Há muitas variedades de quarks: pensa-se que existem pelo menos seis "sabores" a que chamamos "acima" (*up*), "abaixo" (*down*), "estranho" (*strange*), "encantado" (*charmed*), "fundo" (*bottom*) e "cimo" (*top*). Cada sabor surge em três "cores": vermelho, verde e azul. (Deve acentuar-se que estes termos não passam de rótulos; os quarks são muito mais pequenos do que o comprimento de onda da luz visível e, portanto, não têm qualquer cor no sentido normal da palavra. O que acontece é que os físicos modernos parece terem arranjado maneiras mais imaginativas de baptizar novas partículas e fenómenos -- já não ficam agarrados ao grego! Um protão ou um neutrão é constituído por três quarks, um de cada cor. Um protão contém dois quarks *up* e um *down*; um neutrão contém dois *down* e um *up*. Podemos criar partículas constituídas pelos outros quarks (*strange, charmed, bottom* e *top*), mas têm todas uma massa muito maior e decaem muito depressa em protões e neutrões.

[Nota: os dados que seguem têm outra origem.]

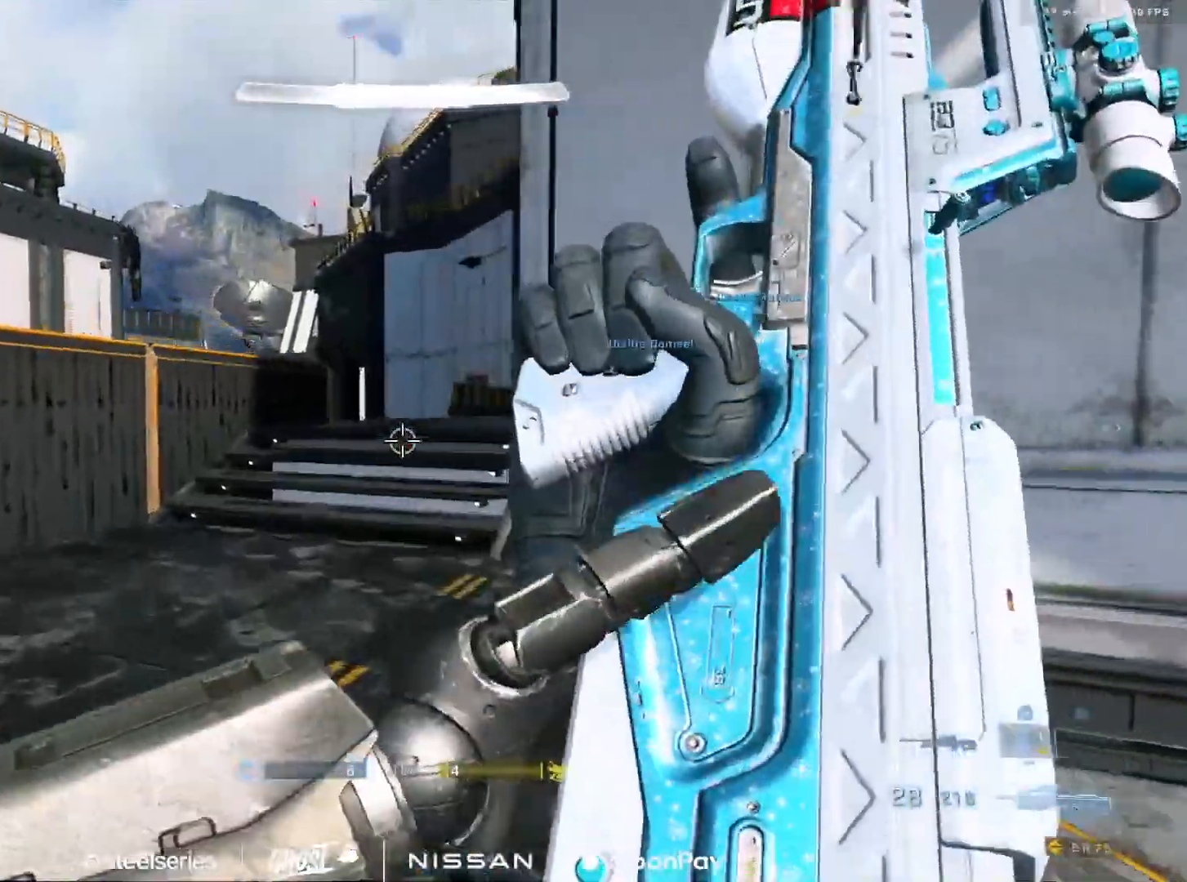
{"buttons": [], "left_stick": "up-left", "right_stick": "center", "events": [[17, "L1", "down"], [133, "L1", "up"], [350, "right_stick", "up"], [450, "right_stick", "center"]]}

Sabemos agora que nem os átomos nem os protões e nem os neutrões são indivisíveis. Portanto, a pergunta que se impõe é: quais são as partículas verdadeiramente elementares, os blocos de construção fundamentais a partir dos quais tudo é feito? Uma vez que o comprimento de onda da luz [visível] é muito maior do que o tamanho de um átomo, não podemos esperar "olhar" para as partes de um átomo no sentido comum. Temos de usar qualquer :, coisa com um comprimento de onda muito mais pequeno. Como vimos no capítulo anterior, a mecânica quântica diz-nos que todas as partículas são na realidade ondas e que, quanto mais elevada for a energia de uma partícula, menor é o comprimento de onda correspondente. Portanto, a melhor resposta que podemos dar à pergunta depende da quantidade de energia de que dispomos, porque é isso que determina a pequenez da escala a que podemos observá-la. As energias destas partículas são geralmente medidas em unidades chamadas electrão-volt. (Nas experiências de Thomson com electrões, vimos que ele utilizou um campo eléctrico para acelerar os electrões. A energia que um electrão ganha num campo eléctrico de um volt é um electrão-volt). No século XIX, quando as ú nicas energias de partículas que as pessoas sabiam utilizar eram as energias fracas de uns meros electrões-volt geradas nas reacções químicas, tais como a reacção que se processa numa chama, pensava-se que os átomos eram as unidades mais pequenas de todas. Na experiência de Rutherford, as partículas tinham energias de milhões de electrões-volt. Mais recentemente, aprendemos como utilizar campos electromagnéticos para dar às partículas energias de, ao princípio, milhões e, depois, milhares de milhões de electrões-volt. E assim sabemos que partículas que há vinte anos pensávamos serem "elementares" são, na realidade, constituídas por partículas mais pequenas. Será que estas, à medida que temos acesso a maiores energias serão, por sua vez, reconhecidas como sendo formadas por partículas ainda mais pequenas? É absolutamente possível, mas há algumas razões teóricas para crer que temos, ou estamos muito perto de ter um conhecimento dos blocos fundamentais de construção da natureza.